Birsner's single-sentence, 25word letter to the board gave no explanation for his resignation, effective at the end of the business day last Friday.
May 29
LANCASTER - Ufracio "Frankie" Gutierrez, the Lancaster restaurateur charged with killing his wife, irked a judge Tuesday when he asked for a Spanishspeaking interpreter despite evidence he understands English.
The request during Gutierrez's morning arraignment angered Municipal Court Judge Chesley N. McKay Jr., who tossed the defendant's thick case file aside and ordered an armed bailiff to remove Gutierrez from court.
May 30
PALMDALE - About 135 people at Rockwell's shuttle modification facility will be laid off in June as work wraps up on space shuttle Discovery.
However, with the Endeavour shuttle scheduled to arrive Aug. 9 for similar modifications and maintenance, much of the laid-off workforce at the Plant 42 facility may be back on the job in September, said Alan Buis, a Rockwell spokesman.
The facility employs 625 people, about 275 of whom work on shuttle modification and maintenance.

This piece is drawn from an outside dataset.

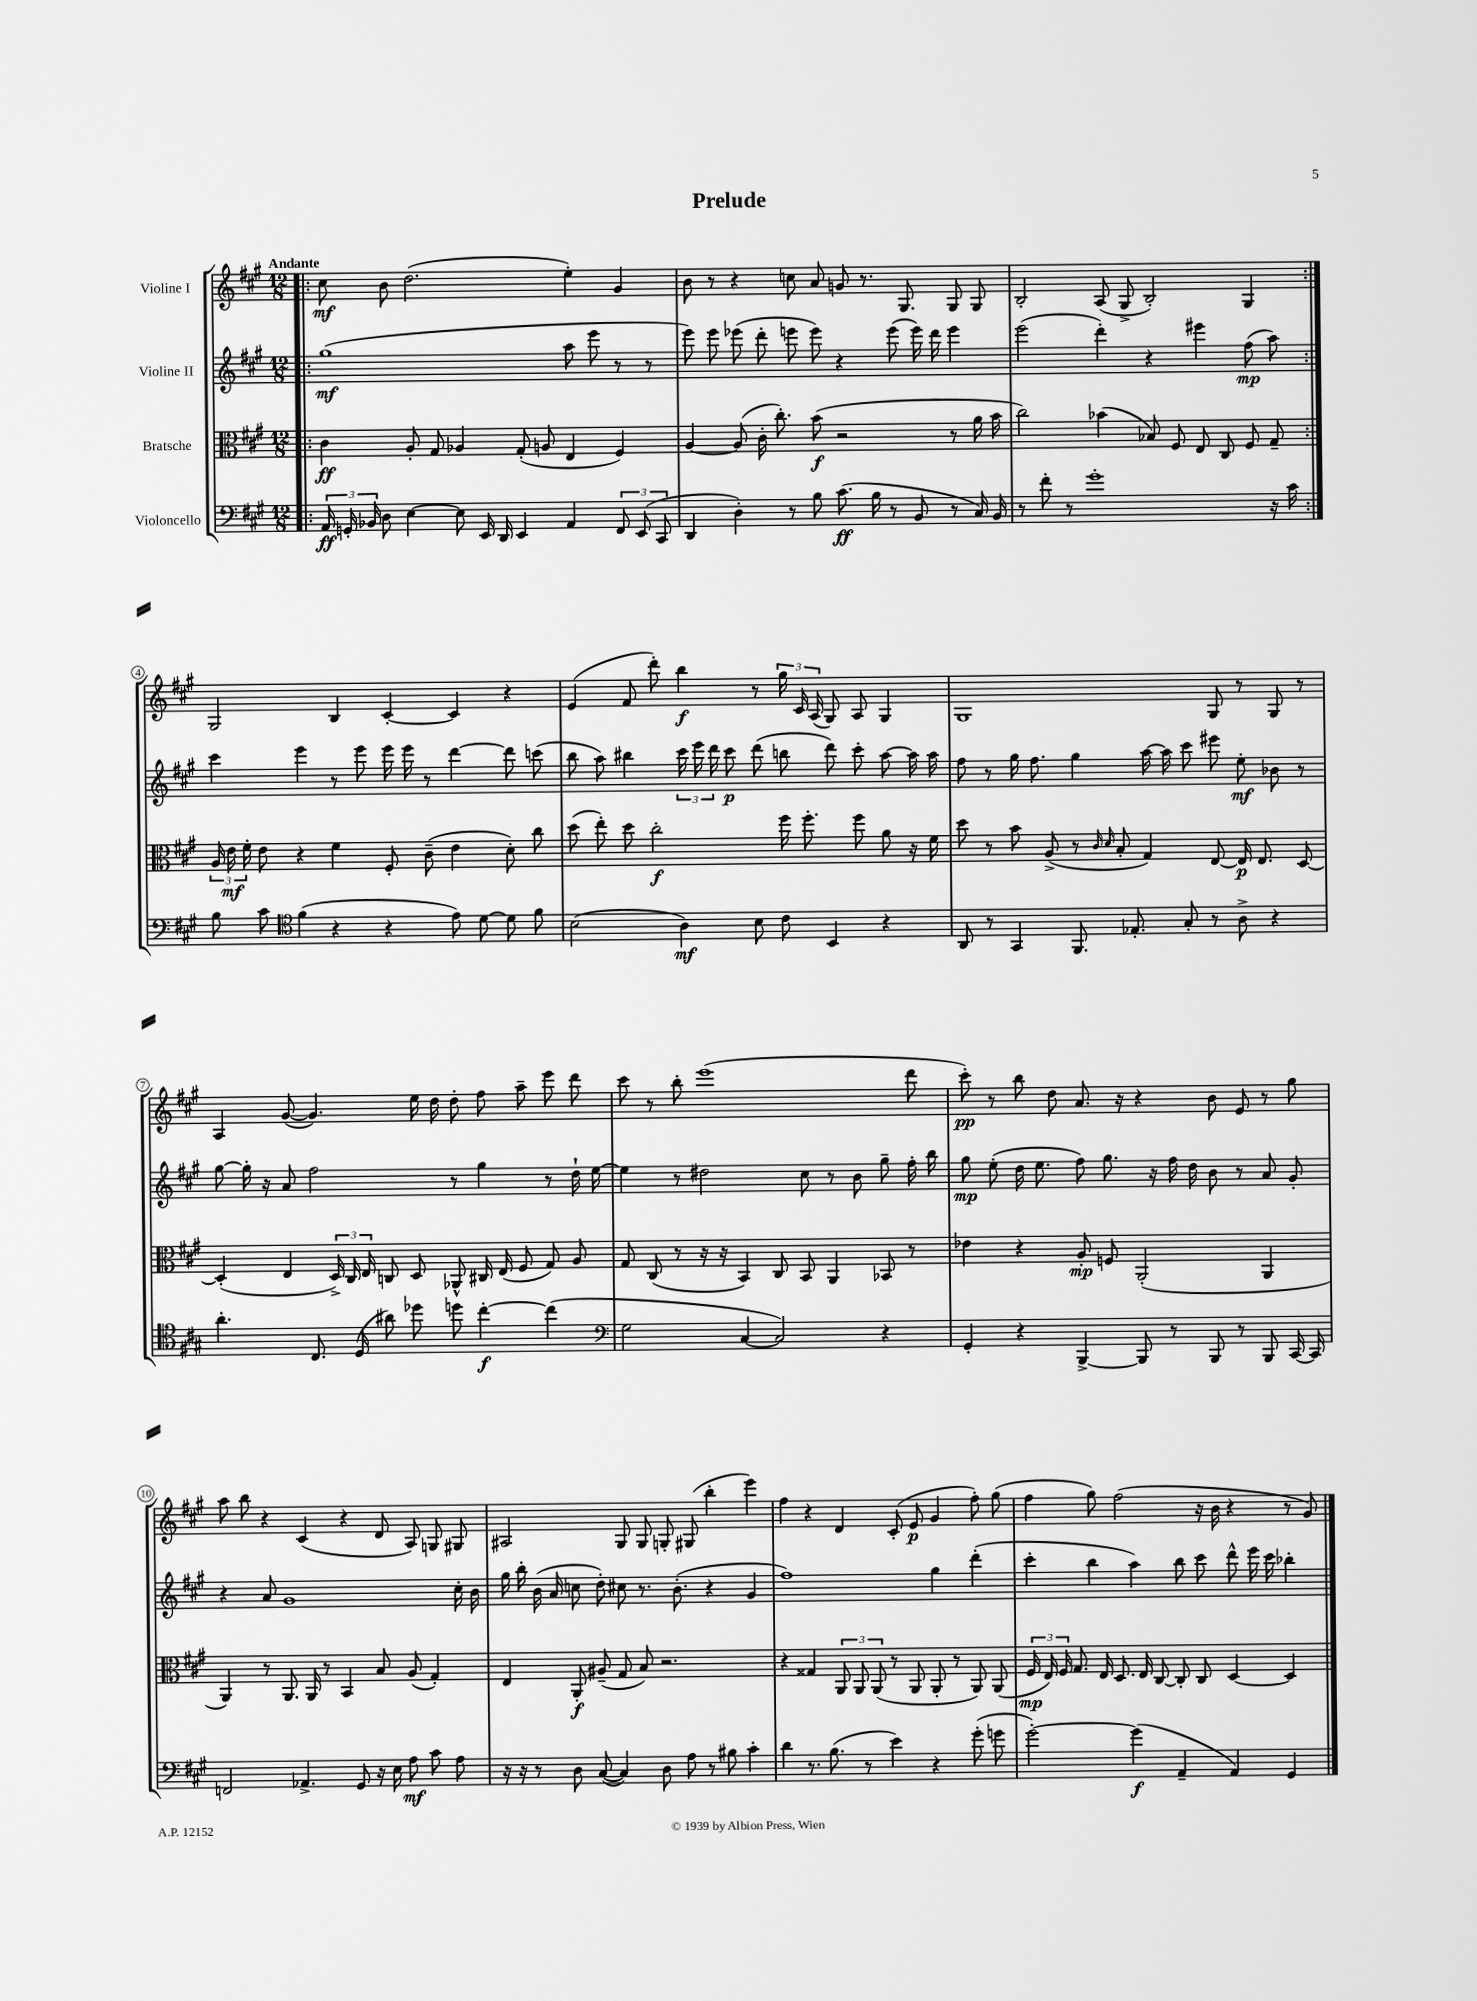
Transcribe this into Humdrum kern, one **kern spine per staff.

The additional 350 concentrate on making modification kits, spare parts and hardware, Buis said.
May 31
LANCASTER - Unlike Palmdale, Lancaster won't have to resort to layoffs to make this year's municipal budget balance, Finance Director Gary Hill said Thursday.
Instead, the 1996 fiscal program "will be status quo," Hill said.
The city will have a General Fund budget of nearly $31.5 million, including a 10% reserve, according to budget documents.